ここ二年くらいの間に、歯医者の定期検診にちゃんと行くようになった。
夫との生活をきっかけに新しい町に引っ越したことで、綺麗で通いやすい歯医者を見つけたからだ。


生まれてこの方虫歯になったことがない私の歯たち。通い始めてからも特に異常なく、表面を磨いてもらったり水圧で汚れを取ってもらったりする程度の作業を受けているのだが、今日気がついたことがある。


担当してくれている歯科衛生士さんが、口を開けてほしい時に「開いてください」と言ってくるのだ。

「開けてください」「ひらいてください」ではなく、「あいてください」だ。

私の口を、まるでSiriが搭載されたドアか窓かのように扱ってくる。


歯科衛生士さんの言葉に反応して、Siriである私は、この人は口が開くことを願っているのだなと察して素直に口を大きく開く。そして掃除の続きをしていただくのだ。歯科衛生士さんの言葉遣いに気が付いてからこのやりとりが面白くてたまらなかった。

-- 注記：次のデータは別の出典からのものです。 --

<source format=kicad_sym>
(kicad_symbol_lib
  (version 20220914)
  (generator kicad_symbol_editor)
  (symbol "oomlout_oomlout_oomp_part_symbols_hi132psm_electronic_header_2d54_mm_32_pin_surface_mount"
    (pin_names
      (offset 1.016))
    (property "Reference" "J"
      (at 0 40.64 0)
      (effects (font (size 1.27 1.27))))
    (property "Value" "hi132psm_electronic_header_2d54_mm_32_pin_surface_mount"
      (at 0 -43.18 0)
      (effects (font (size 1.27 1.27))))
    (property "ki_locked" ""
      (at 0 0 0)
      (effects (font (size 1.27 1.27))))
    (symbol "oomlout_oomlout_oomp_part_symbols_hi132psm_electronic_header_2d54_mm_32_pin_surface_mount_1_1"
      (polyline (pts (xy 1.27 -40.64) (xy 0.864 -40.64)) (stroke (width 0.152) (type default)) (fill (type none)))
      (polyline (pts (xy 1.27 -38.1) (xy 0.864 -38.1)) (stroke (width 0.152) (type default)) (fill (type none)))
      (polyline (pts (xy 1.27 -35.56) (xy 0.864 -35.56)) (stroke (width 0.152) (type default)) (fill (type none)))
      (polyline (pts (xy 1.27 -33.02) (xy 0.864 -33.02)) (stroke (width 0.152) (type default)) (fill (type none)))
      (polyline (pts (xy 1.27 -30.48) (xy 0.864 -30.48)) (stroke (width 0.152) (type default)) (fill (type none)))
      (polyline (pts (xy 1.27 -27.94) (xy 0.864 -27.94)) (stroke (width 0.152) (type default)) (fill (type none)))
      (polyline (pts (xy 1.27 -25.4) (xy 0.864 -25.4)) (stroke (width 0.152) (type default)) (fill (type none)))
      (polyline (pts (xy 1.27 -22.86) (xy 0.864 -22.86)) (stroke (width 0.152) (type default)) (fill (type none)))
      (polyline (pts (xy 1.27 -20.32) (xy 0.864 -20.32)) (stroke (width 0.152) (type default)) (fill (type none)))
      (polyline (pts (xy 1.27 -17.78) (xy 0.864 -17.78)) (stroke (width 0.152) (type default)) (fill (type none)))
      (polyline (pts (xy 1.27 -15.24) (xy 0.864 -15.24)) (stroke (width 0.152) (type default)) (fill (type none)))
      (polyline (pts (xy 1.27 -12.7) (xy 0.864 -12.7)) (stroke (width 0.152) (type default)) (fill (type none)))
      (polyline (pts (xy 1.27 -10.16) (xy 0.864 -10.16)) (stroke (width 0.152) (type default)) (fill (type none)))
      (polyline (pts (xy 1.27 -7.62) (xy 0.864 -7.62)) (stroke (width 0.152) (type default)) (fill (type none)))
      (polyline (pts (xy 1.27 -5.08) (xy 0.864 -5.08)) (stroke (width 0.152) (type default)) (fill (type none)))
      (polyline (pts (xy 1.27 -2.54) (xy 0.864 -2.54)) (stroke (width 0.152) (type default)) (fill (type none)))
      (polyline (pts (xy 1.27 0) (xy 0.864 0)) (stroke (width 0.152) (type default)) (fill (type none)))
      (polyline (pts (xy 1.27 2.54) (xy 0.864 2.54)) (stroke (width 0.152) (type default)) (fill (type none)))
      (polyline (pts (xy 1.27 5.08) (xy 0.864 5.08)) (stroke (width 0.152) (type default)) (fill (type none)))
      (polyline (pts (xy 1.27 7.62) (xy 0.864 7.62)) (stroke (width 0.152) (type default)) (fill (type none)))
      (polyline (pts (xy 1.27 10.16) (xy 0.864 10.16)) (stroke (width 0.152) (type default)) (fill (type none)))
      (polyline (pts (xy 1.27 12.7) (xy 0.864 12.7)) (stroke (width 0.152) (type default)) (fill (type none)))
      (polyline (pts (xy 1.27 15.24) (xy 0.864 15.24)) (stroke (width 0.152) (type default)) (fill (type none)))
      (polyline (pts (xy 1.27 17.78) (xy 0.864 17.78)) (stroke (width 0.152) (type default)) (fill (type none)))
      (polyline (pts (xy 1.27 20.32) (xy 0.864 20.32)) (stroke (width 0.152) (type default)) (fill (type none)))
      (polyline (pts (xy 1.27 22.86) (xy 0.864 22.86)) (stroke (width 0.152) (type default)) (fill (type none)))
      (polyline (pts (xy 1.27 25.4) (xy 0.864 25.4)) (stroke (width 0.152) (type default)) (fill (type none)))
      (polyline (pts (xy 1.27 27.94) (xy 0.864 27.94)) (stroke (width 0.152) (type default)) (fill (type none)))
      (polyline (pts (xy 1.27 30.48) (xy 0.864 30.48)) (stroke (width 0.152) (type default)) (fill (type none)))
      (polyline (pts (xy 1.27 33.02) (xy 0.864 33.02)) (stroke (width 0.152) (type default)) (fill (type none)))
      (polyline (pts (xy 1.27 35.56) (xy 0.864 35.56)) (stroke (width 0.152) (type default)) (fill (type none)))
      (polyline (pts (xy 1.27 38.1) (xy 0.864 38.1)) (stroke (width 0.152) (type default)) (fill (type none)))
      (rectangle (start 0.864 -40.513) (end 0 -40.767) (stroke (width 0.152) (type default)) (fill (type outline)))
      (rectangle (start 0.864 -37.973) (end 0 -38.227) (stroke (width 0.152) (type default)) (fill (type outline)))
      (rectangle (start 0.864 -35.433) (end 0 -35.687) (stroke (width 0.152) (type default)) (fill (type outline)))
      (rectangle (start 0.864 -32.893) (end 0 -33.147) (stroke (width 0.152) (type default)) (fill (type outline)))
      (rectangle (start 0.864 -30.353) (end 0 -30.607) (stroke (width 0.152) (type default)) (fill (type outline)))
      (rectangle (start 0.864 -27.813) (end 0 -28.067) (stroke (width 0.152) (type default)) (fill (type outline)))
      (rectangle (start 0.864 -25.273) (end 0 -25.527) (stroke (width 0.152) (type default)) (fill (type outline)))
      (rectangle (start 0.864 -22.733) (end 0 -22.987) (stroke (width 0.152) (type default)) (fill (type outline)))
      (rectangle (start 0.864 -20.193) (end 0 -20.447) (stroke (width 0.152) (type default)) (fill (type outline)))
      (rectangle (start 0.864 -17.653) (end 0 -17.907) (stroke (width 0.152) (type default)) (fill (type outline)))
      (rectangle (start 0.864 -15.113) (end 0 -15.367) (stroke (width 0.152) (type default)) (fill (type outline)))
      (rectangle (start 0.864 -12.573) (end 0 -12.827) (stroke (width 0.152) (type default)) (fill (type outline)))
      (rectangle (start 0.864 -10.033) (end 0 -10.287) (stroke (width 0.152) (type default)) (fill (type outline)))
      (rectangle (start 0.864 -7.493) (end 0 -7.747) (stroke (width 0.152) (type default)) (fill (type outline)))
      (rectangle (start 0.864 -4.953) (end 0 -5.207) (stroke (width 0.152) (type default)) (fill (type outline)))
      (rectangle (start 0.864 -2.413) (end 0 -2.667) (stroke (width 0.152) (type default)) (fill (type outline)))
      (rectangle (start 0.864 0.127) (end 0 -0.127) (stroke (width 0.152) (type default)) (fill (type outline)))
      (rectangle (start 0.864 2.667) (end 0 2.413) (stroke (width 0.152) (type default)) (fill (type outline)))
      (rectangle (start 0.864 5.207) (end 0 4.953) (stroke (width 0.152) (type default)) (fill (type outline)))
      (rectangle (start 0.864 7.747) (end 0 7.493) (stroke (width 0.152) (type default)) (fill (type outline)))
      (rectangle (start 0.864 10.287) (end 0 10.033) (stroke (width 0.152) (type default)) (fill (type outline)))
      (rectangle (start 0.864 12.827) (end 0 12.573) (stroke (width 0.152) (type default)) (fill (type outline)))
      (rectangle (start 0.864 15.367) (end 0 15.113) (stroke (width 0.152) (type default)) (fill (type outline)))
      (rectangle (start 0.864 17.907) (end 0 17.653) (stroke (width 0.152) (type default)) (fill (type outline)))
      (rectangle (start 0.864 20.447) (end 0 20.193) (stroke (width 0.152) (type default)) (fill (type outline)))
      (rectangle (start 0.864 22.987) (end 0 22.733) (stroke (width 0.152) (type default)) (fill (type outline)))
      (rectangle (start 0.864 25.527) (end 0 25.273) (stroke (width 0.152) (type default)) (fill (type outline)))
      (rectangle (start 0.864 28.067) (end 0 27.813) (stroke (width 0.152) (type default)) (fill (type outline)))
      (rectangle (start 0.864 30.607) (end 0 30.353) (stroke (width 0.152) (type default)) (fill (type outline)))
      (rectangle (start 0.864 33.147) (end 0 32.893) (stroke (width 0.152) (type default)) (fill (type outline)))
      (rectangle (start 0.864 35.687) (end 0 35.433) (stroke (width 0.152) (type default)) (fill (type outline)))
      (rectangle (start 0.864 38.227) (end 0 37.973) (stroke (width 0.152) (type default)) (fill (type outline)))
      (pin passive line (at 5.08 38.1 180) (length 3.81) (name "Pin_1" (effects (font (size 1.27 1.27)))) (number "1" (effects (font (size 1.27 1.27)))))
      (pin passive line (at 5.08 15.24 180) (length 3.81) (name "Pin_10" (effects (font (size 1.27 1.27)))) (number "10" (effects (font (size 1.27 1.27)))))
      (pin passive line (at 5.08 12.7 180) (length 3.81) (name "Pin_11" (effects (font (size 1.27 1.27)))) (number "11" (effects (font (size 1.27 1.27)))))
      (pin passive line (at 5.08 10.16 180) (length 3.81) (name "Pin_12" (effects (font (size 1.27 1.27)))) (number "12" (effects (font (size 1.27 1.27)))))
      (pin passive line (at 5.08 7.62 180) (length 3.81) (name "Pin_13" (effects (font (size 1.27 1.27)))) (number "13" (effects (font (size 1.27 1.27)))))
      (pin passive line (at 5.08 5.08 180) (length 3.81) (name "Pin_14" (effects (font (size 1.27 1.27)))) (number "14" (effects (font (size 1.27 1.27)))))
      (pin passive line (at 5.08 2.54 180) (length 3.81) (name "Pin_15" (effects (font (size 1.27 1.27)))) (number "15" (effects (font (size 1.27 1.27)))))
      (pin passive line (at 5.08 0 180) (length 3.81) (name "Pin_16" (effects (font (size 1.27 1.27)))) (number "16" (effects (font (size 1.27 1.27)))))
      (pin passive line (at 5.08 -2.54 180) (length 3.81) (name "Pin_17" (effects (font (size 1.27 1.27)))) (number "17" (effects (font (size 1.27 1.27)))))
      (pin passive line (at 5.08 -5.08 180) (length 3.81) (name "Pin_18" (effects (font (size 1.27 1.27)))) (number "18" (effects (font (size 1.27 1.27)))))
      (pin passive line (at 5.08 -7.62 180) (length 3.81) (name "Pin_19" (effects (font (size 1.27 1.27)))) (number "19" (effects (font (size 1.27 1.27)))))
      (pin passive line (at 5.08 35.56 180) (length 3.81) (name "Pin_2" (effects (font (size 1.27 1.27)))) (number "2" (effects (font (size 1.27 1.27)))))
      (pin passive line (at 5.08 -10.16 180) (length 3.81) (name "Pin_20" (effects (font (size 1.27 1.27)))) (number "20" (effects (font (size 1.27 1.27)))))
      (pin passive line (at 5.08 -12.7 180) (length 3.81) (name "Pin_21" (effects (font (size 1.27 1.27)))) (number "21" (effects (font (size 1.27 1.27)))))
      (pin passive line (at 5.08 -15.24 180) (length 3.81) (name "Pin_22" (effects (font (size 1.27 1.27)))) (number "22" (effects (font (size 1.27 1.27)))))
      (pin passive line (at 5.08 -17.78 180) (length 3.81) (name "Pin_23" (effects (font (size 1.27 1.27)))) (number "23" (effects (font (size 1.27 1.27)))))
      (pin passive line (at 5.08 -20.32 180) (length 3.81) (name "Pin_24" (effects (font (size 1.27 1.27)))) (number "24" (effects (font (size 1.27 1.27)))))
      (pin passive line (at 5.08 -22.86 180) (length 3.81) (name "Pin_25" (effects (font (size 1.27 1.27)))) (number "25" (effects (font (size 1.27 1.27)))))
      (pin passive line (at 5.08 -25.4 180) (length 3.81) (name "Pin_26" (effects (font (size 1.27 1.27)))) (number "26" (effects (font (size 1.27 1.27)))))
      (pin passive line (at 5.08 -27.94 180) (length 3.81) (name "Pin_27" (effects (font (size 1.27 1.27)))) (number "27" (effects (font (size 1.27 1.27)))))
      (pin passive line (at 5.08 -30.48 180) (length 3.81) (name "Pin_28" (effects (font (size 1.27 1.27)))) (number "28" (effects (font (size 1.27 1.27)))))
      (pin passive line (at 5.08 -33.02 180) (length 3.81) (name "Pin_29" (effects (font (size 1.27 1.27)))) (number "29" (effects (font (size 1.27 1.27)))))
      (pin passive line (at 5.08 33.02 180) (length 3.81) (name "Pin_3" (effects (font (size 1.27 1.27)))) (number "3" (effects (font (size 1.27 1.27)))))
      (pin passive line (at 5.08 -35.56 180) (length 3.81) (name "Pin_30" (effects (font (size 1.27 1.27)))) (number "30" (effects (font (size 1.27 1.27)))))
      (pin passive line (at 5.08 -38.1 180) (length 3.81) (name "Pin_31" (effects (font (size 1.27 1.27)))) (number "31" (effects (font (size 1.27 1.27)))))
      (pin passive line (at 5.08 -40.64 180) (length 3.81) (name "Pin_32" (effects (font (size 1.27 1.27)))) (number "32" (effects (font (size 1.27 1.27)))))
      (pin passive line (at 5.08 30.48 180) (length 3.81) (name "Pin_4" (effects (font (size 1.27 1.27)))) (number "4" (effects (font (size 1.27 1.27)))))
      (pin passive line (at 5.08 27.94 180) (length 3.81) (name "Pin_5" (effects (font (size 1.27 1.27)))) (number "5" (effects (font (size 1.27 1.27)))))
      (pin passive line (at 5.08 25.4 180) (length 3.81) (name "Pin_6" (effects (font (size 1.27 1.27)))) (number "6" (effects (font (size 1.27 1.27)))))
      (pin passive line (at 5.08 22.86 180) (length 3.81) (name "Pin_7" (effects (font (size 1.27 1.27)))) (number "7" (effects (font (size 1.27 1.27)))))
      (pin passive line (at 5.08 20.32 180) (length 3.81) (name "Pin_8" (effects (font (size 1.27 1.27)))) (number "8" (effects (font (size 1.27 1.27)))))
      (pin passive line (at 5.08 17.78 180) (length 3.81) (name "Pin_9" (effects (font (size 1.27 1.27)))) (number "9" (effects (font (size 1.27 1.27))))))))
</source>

仕事の対象物に、心があるかのように感じる職業病のようなものはあると思う。例えば私もPCの動作が重いときに「機嫌が悪いみたい」と言ったりする。
しかし、「あいてください」は人間を相手にしているのに人間を完全に無視している。

本来は人間に「開けてください」と言った後人間が口を開けるものなのに、まず口に「あいてください」と依頼し、口が応えるために人間を使っている。


施術を受けている時間、私は歯科衛生士さんと口のやりとりをスムーズにするための歯車になっていたのでは?
書きながら、自分でもこんがらかってなんのこっちゃとなってきたが、上手く伝わっただろうか。


これが歯科衛生士さんみんなに共通することなのかわからず、気になるので読者の方も歯医者さんに赴いた際には意識して聞いてみてください。